BM25 - Best Matching 25 Ranking Function

Core Principle

BM25 is a sparse retrieval function that scores documents by how well their words match a query, building on two intuitions: a word that appears frequently in a document is more likely to be relevant (term frequency), and a word that appears rarely across the corpus is more informative (inverse document frequency). It is the 25th iteration in a family of ranking functions developed by Stephen Robertson and colleagues in the early 1990s.

Why It Works (First Principles)

BM25 improves on raw TF-IDF through two key corrections:

  1. Term frequency saturation — the score contribution of a word diminishes after the first few occurrences. Mentioning “python” 50 times doesn’t make a document 50x more relevant than mentioning it once. BM25 applies a logarithmic-style saturation curve controlled by parameter k1 (typically 1.2-2.0).

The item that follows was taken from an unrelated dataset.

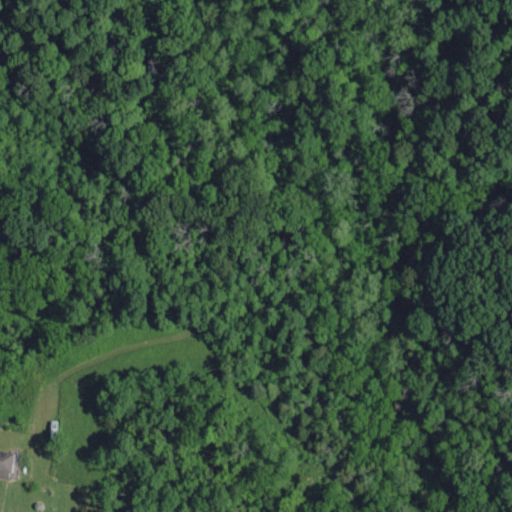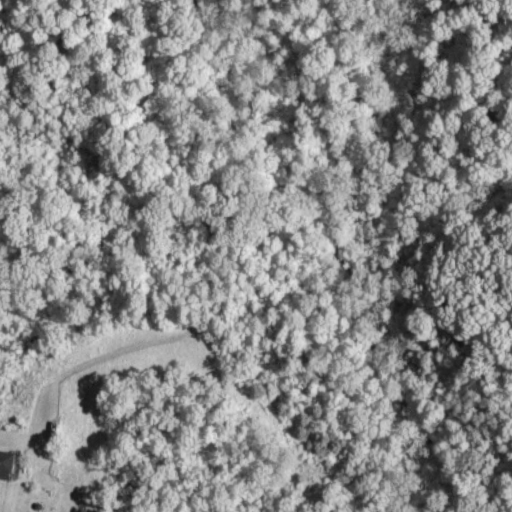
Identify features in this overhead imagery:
building: (4, 467)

  2. Document length normalization — longer documents naturally contain more word occurrences, which would bias raw TF in their favor. Parameter b (typically 0.75) controls how much to penalize documents for being longer than average.

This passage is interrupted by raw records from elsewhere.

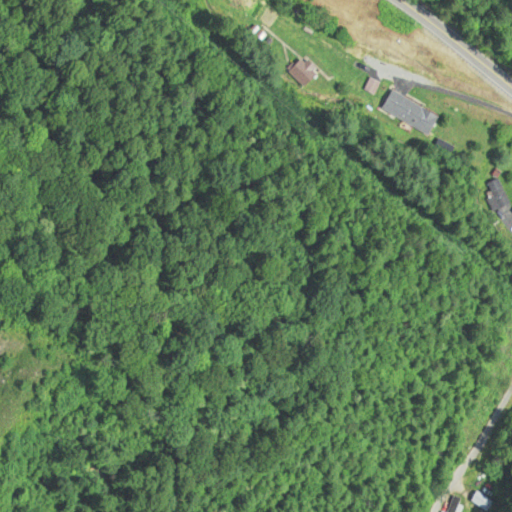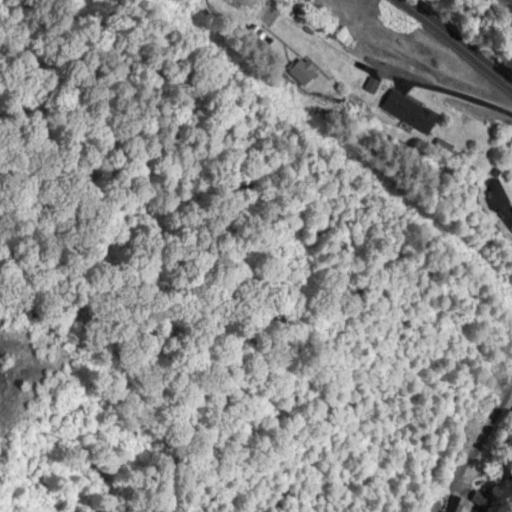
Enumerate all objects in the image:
road: (235, 35)
road: (457, 41)
building: (303, 73)
building: (411, 113)
building: (494, 194)
road: (438, 392)
building: (510, 414)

The formula at its core asks: for each query term, how much evidence does this document provide that it’s relevant, adjusted for how rare/informative that term is across the whole corpus?

Strengths

  • No model to train or embeddings to compute — works directly on an inverted index
  • Interpretable: you can trace exactly why a document scored high
  • Excels at exact keyword matching, especially for jargon-dense or domain-specific corpora
  • Extremely fast — lookup is O(number of query terms), not O(corpus size)
  • Still competitive with dense retrieval on many benchmarks decades after invention

Limitations

  • Purely lexical — “staying focused” will not match a document about “attention” unless that exact word appears
  • No understanding of synonyms, paraphrasing, or semantic meaning
  • Treats words independently (bag-of-words assumption, no phrase awareness)
  • Scoring depends on corpus statistics, so performance shifts if corpus composition changes

Where It Fits in a Modern Pipeline

BM25 is typically used as a fast first-pass retriever that narrows a large corpus to a candidate set of 50-100 documents. These candidates then get rescored by a Reranker - Cross-Encoder Rescoring or combined with Embedding Models for Semantic Similarity via Hybrid Search - Combining Sparse and Dense Retrieval.

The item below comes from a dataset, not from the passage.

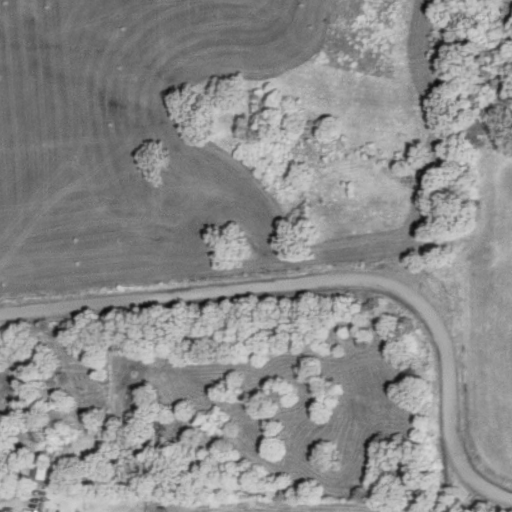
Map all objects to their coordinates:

Despite being 30+ years old, it remains a standard component in production search systems because no dense model has fully replaced its speed and exact-match reliability.

References

  • Robertson, S. E., & Zaragoza, H. (2009). “The Probabilistic Relevance Framework: BM25 and Beyond.” Foundations and Trends in Information Retrieval.
  • Robertson, S. E., Walker, S., Jones, S., Hancock-Beaulieu, M., & Gatford, M. (1994). “Okapi at TREC-3.” TREC.